On 7 December 1941, Japanese planes attacked the American naval base at Pearl Harbor.
Today, the small island nation’s decision to wage war on the mighty United States seems incredibly foolish. But in 1941, it was not all that absurd. The Japanese had spent the 1930s expanding into Southeast Asia and developing a military strong enough for the job. The United States had spent the decade bogged down in economic depression and committed to avoiding the war brewing in Europe. The Japanese had more men in uniform (2.4 versus 1.5 million) and more planes (7500 versus 1200). The US Navy had more combat vessels, but a large percentage of these were committed to the Atlantic.

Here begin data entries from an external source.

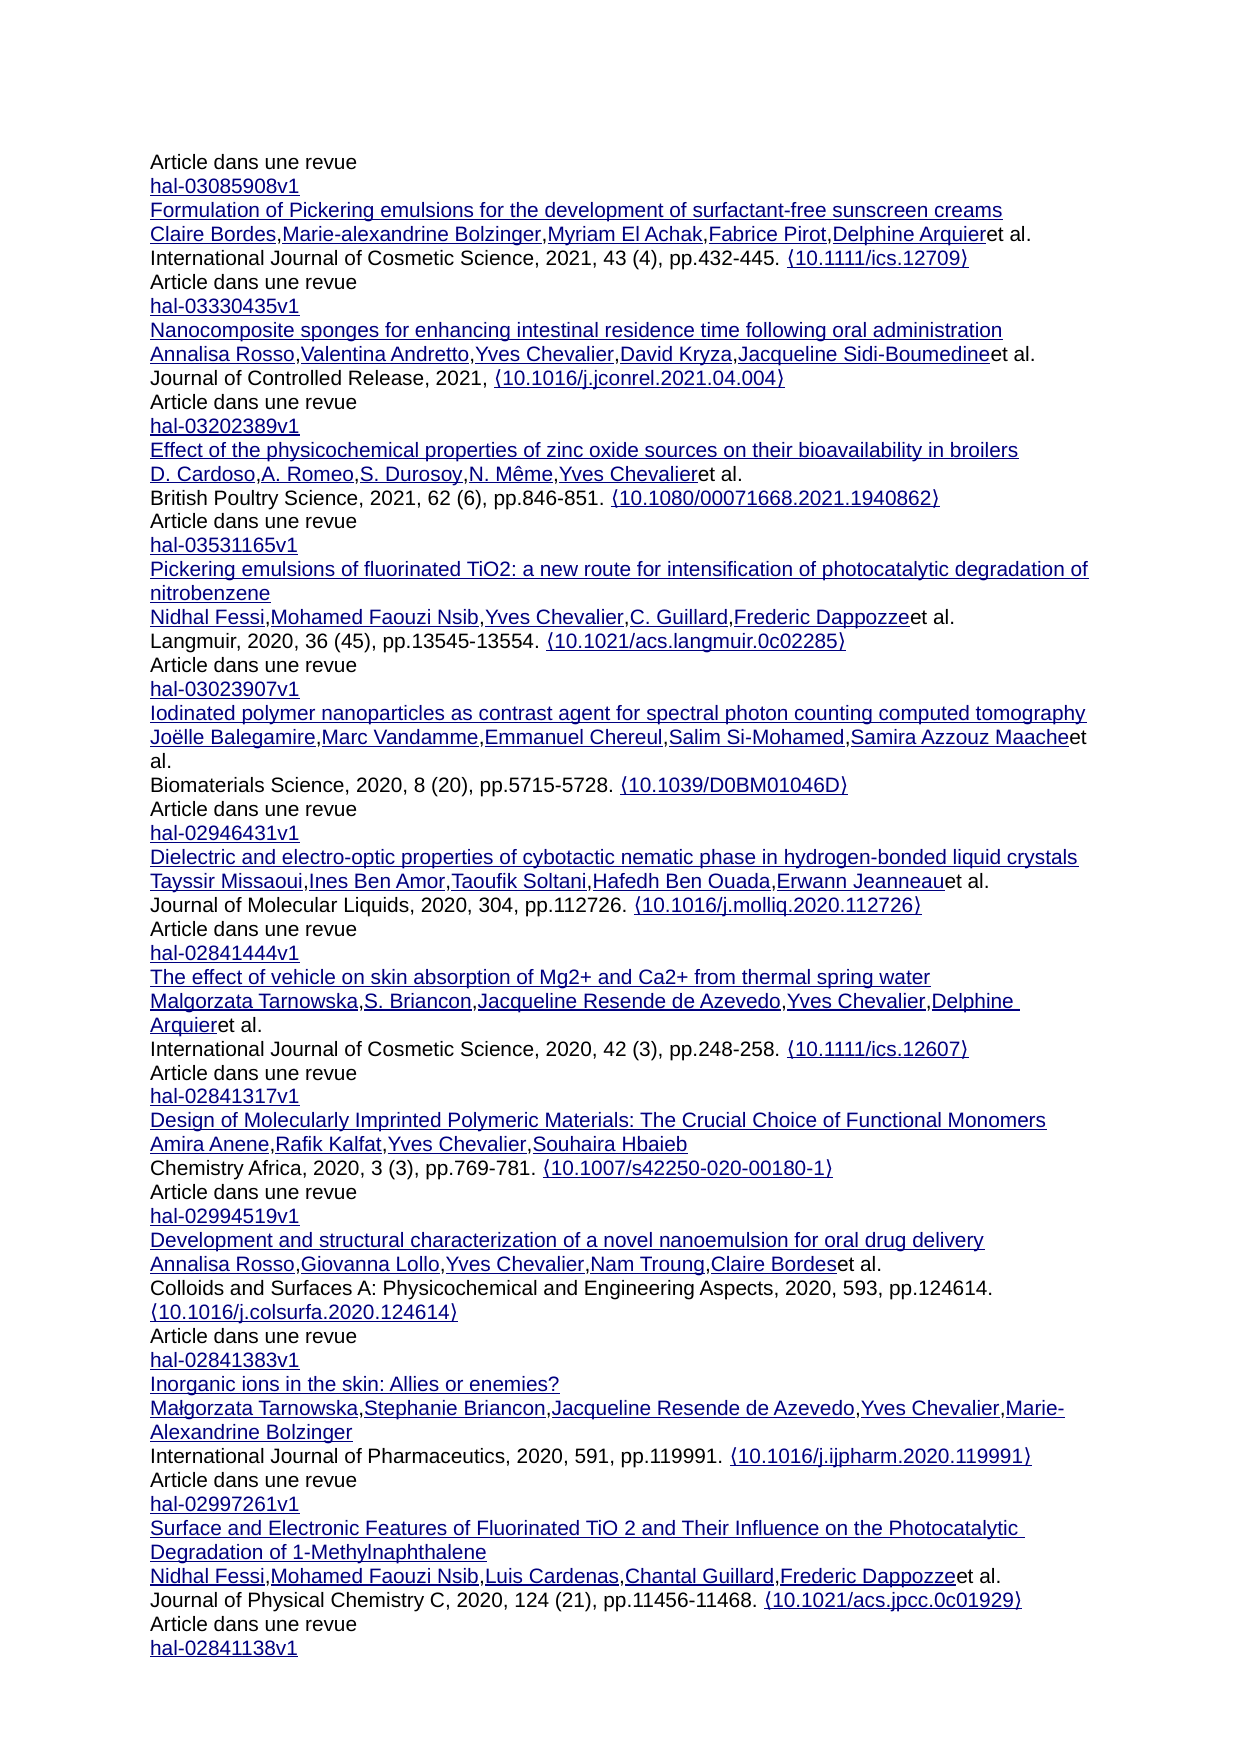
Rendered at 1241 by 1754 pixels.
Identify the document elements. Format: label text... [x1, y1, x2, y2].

table_cell Pickering emulsions of fluorinated TiO2: a new route for intensification of photocatalytic degradation of nitrobenzene Nidhal Fessi,Mohamed Faouzi Nsib,Yves Chevalier,C. Guillard,Frederic Dappozzeet al. Langmuir, 2020, 36 (45), pp.13545-13554. ⟨10.1021/acs.langmuir.0c02285⟩ Article dans une revue hal-03023907v1 [150, 557, 1090, 701]
table_cell The effect of vehicle on skin absorption of Mg2+ and Ca2+ from thermal spring water Malgorzata Tarnowska,S. Briancon,Jacqueline Resende de Azevedo,Yves Chevalier,Delphine Arquieret al. International Journal of Cosmetic Science, 2020, 42 (3), pp.248-258. ⟨10.1111/ics.12607⟩ Article dans une revue hal-02841317v1 [150, 965, 1090, 1108]
table_cell Nanocomposite sponges for enhancing intestinal residence time following oral administration Annalisa Rosso,Valentina Andretto,Yves Chevalier,David Kryza,Jacqueline Sidi-Boumedineet al. Journal of Controlled Release, 2021, ⟨10.1016/j.jconrel.2021.04.004⟩ Article dans une revue hal-03202389v1 [150, 318, 1090, 437]
table_cell Development and structural characterization of a novel nanoemulsion for oral drug delivery Annalisa Rosso,Giovanna Lollo,Yves Chevalier,Nam Troung,Claire Bordeset al. Colloids and Surfaces A: Physicochemical and Engineering Aspects, 2020, 593, pp.124614. ⟨10.1016/j.colsurfa.2020.124614⟩ Article dans une revue hal-02841383v1 [150, 1228, 1090, 1372]
table_cell Inorganic ions in the skin: Allies or enemies? Małgorzata Tarnowska,Stephanie Briancon,Jacqueline Resende de Azevedo,Yves Chevalier,Marie-Alexandrine Bolzinger International Journal of Pharmaceutics, 2020, 591, pp.119991. ⟨10.1016/j.ijpharm.2020.119991⟩ Article dans une revue hal-02997261v1 [150, 1372, 1090, 1516]
table_cell Effect of the physicochemical properties of zinc oxide sources on their bioavailability in broilers D. Cardoso,A. Romeo,S. Durosoy,N. Même,Yves Chevalieret al. British Poultry Science, 2021, 62 (6), pp.846-851. ⟨10.1080/00071668.2021.1940862⟩ Article dans une revue hal-03531165v1 [150, 438, 1090, 557]
table_cell Dielectric and electro-optic properties of cybotactic nematic phase in hydrogen-bonded liquid crystals Tayssir Missaoui,Ines Ben Amor,Taoufik Soltani,Hafedh Ben Ouada,Erwann Jeanneauet al. Journal of Molecular Liquids, 2020, 304, pp.112726. ⟨10.1016/j.molliq.2020.112726⟩ Article dans une revue hal-02841444v1 [150, 845, 1090, 964]
table_cell Iodinated polymer nanoparticles as contrast agent for spectral photon counting computed tomography Joëlle Balegamire,Marc Vandamme,Emmanuel Chereul,Salim Si-Mohamed,Samira Azzouz Maacheet al. Biomaterials Science, 2020, 8 (20), pp.5715-5728. ⟨10.1039/D0BM01046D⟩ Article dans une revue hal-02946431v1 [150, 701, 1090, 845]
table_cell Design of Molecularly Imprinted Polymeric Materials: The Crucial Choice of Functional Monomers Amira Anene,Rafik Kalfat,Yves Chevalier,Souhaira Hbaieb Chemistry Africa, 2020, 3 (3), pp.769-781. ⟨10.1007/s42250-020-00180-1⟩ Article dans une revue hal-02994519v1 [150, 1108, 1090, 1228]
table_cell Article dans une revue hal-03085908v1 [150, 150, 1090, 198]
table_cell Formulation of Pickering emulsions for the development of surfactant‐free sunscreen creams Claire Bordes,Marie‐alexandrine Bolzinger,Myriam El Achak,Fabrice Pirot,Delphine Arquieret al. International Journal of Cosmetic Science, 2021, 43 (4), pp.432-445. ⟨10.1111/ics.12709⟩ Article dans une revue hal-03330435v1 [150, 198, 1090, 318]
table_cell Surface and Electronic Features of Fluorinated TiO 2 and Their Influence on the Photocatalytic Degradation of 1-Methylnaphthalene Nidhal Fessi,Mohamed Faouzi Nsib,Luis Cardenas,Chantal Guillard,Frederic Dappozzeet al. Journal of Physical Chemistry C, 2020, 124 (21), pp.11456-11468. ⟨10.1021/acs.jpcc.0c01929⟩ Article dans une revue hal-02841138v1 [150, 1516, 1090, 1659]
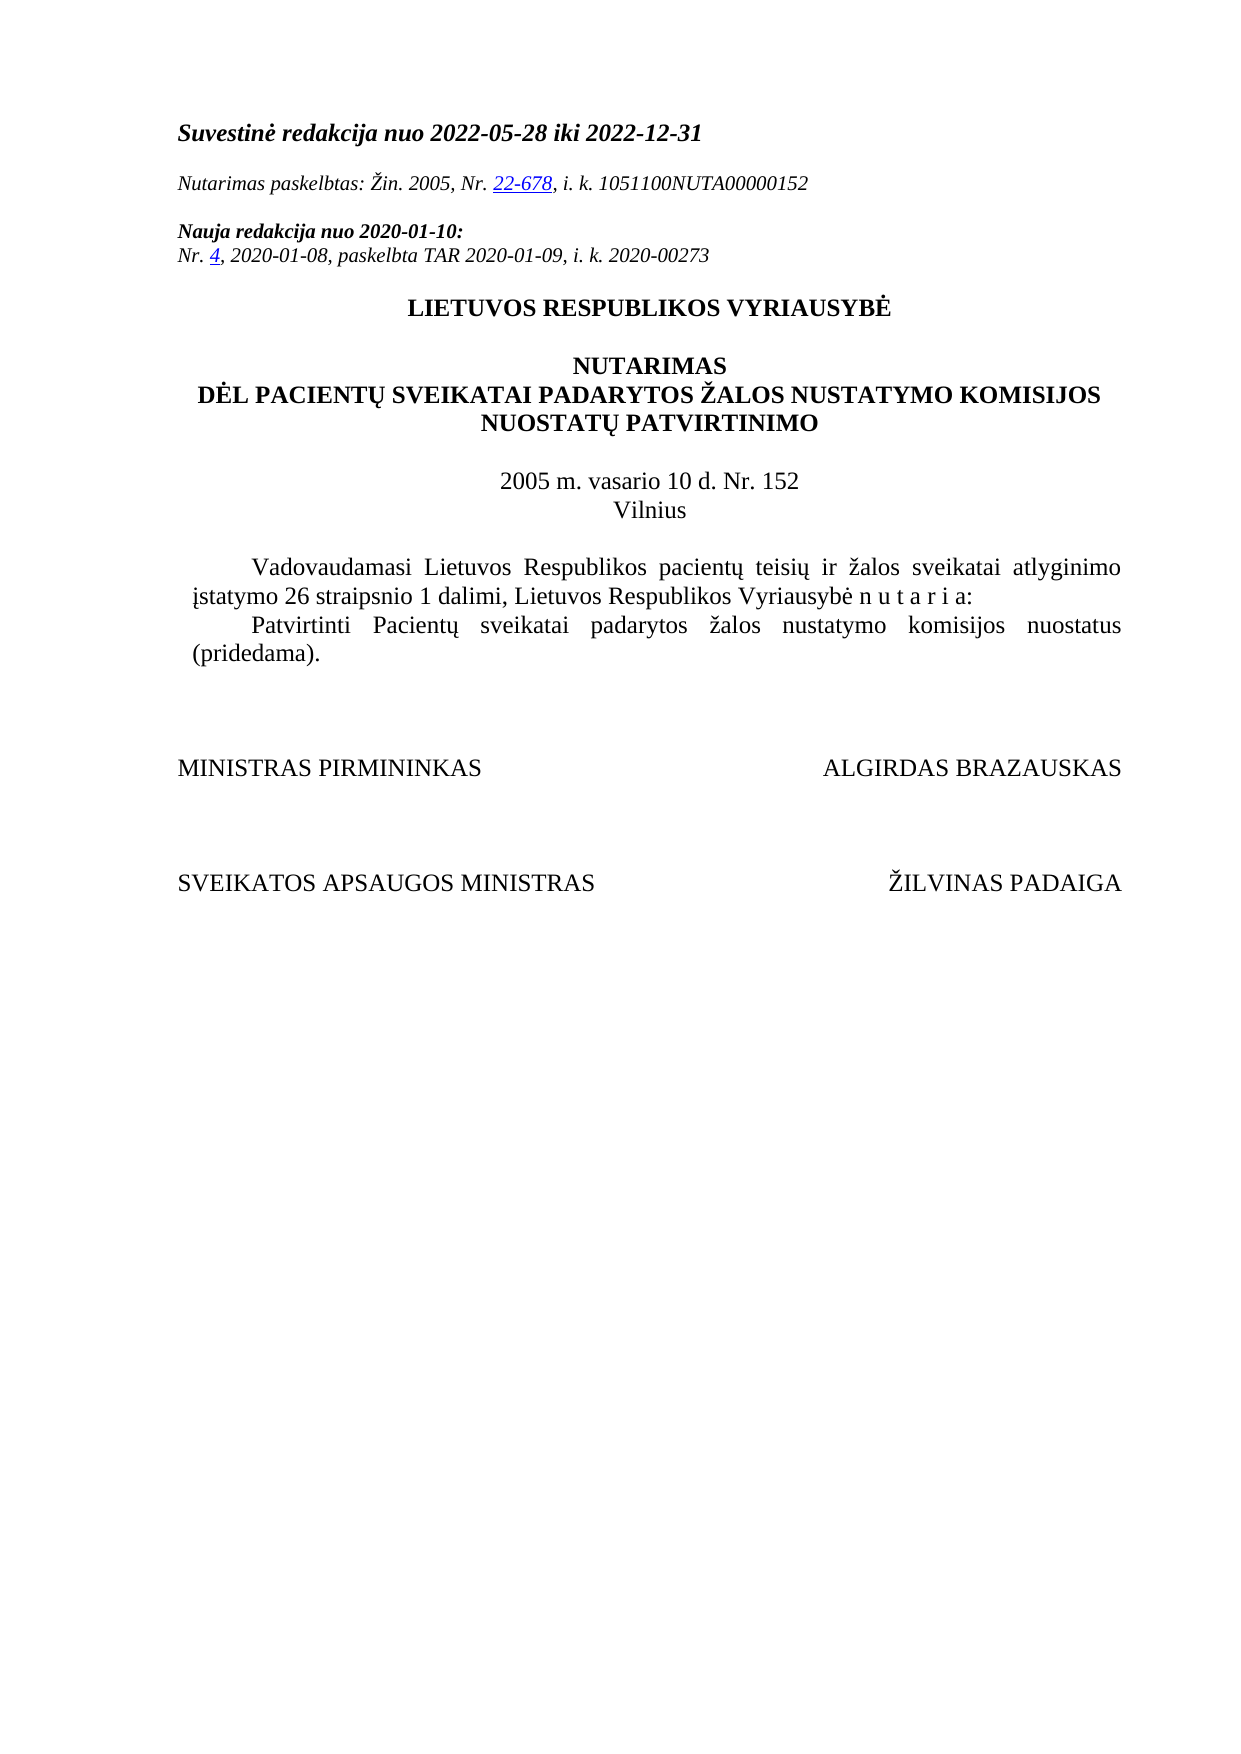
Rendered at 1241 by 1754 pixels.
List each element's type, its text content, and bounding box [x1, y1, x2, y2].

text nutarimas [177, 351, 1122, 380]
text Lietuvos Respublikos Vyriausybė [177, 293, 1122, 322]
text Nutarimas paskelbtas: Žin. 2005, Nr. 22-678, i. k. 1051100NUTA00000152 [177, 171, 1122, 195]
text Suvestinė redakcija nuo 2022-05-28 iki 2022-12-31 [177, 118, 1122, 147]
text Nr. 4, 2020-01-08, paskelbta TAR 2020-01-09, i. k. 2020-00273 [177, 243, 1122, 267]
text Patvirtinti Pacientų sveikatai padarytos žalos nustatymo komisijos nuostatus (pridedama). [192, 610, 1122, 667]
text Vadovaudamasi Lietuvos Respublikos pacientų teisių ir žalos sveikatai atlyginimo įstatymo 26 straipsnio 1 dalimi, Lietuvos Respublikos Vyriausybė n u t a r i a: [192, 552, 1122, 610]
text SVEIKATOS APSAUGOS MINISTRAS ŽILVINAS PADAIGA [177, 868, 1122, 897]
text 2005 m. vasario 10 d. Nr. 152 [177, 466, 1122, 495]
text DĖL PACIENTŲ SVEIKATAI PADARYTOS ŽALOS NUSTATYMO KOMISIJOS NUOSTATŲ PATVIRTINIMO [177, 380, 1122, 437]
text Vilnius [177, 495, 1122, 523]
text Nauja redakcija nuo 2020-01-10: [177, 219, 1122, 243]
text MINISTRAS PIRMININKAS ALGIRDAS BRAZAUSKAS [177, 753, 1122, 782]
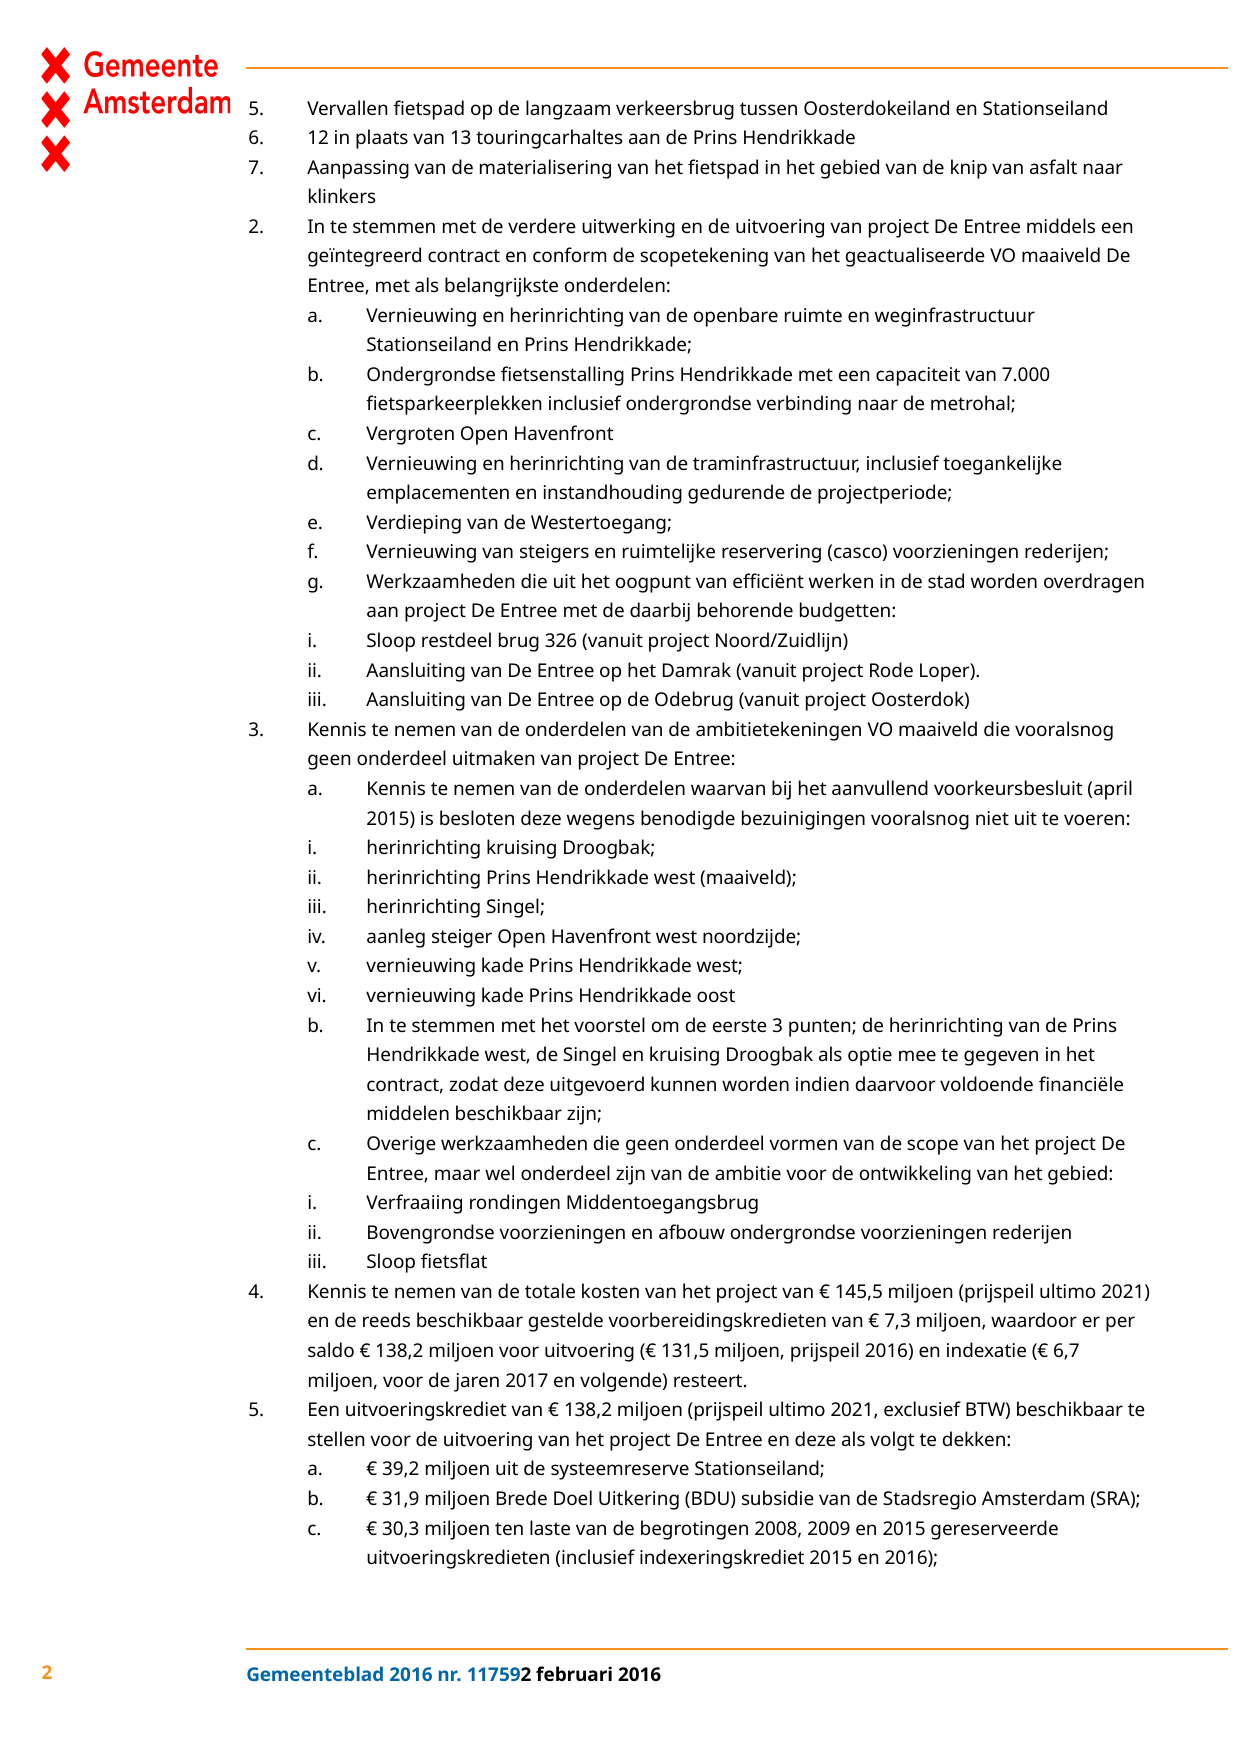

The Japanese also benefitted from pursuing comparatively local objectives. They wanted to secure their own turf, their sphere of influence in their corner of the world. Should the United States choose to interfere, it would be taking on a conflict thousands of miles from its own shores.
It is worth considering how events might have played out had Japan just continued to flex its expansionist muscles in Asia. One half of its military master plan called for just that—expand south from Japan and take Hong Kong and the Philippines, then increase their control over China and Indochina before attacking British Malay and Singapore.
But the Japanese high command decided in late 1941 to preempt any outside interference. To ensure that the United States did not meddle in Japan’s Asian activities, they would deliver a nerve shattering, psychologically and militarily paralyzing attack on Pearl Harbor.
So in late November, six aircraft carriers packed with 411 planes set off for Pearl Harbor. The planes were armed with special armor-piercing heads designed to penetrate the decks of battle ships. They left from the Kurile Islands, north of Japan, correctly guessing that from there, they were less likely to be detected by American patrol planes.
Their assumptions were correct; the carriers were not detected. But still American military officials knew that something was cooking. The Japanese code had been broken much earlier. Messages revealed that some sort of major military operation was impending. They also knew that Japan’s ambassador in Washington had been instructed to deliver a note of some sort to the US State Department on 7 December. But their best guess was that Japan was preparing to attack British Malay. A few alarmists worried about the Panama Canal.
No one seriously considered Pearl Harbor. Even when radar operators in Hawaii picked up a wave of incoming aircraft, they concluded that what they detected were some anticipated new planes flying in a bit off course. Military officials in Hawaii were not exactly complacent; they were afraid that Japanese-Hawaiian saboteurs might attack their grounded aircraft—so they stacked them in tight formation to make them easier to guard.
The first attack hit Pearl at 7:55. The second came at 8:15. The rigorously trained pilots shelled their assigned ships with deadly accuracy; the American planes stored in tight formation were mowed down like dominoes. By the time it all ended, four battle ships, three destroyers, and three light cruisers had been sunk and another four battle ships were damaged; 188 planes had been destroyed; and 2280 people had been killed.
Not everything went according to the Japanese plan. The aircraft carriers that would prove so critical to the American war effort had all been recently moved out for one reason another. The note that was to be delivered to the state department simultaneous to the attack took too long to decode and therefore was not delivered until a half hour after the attack. Perhaps most important, while the attack did stun Americans, it did not paralyze them. On 8 December, Congress approved, with only one dissenting vote, a declaration of war against Japan.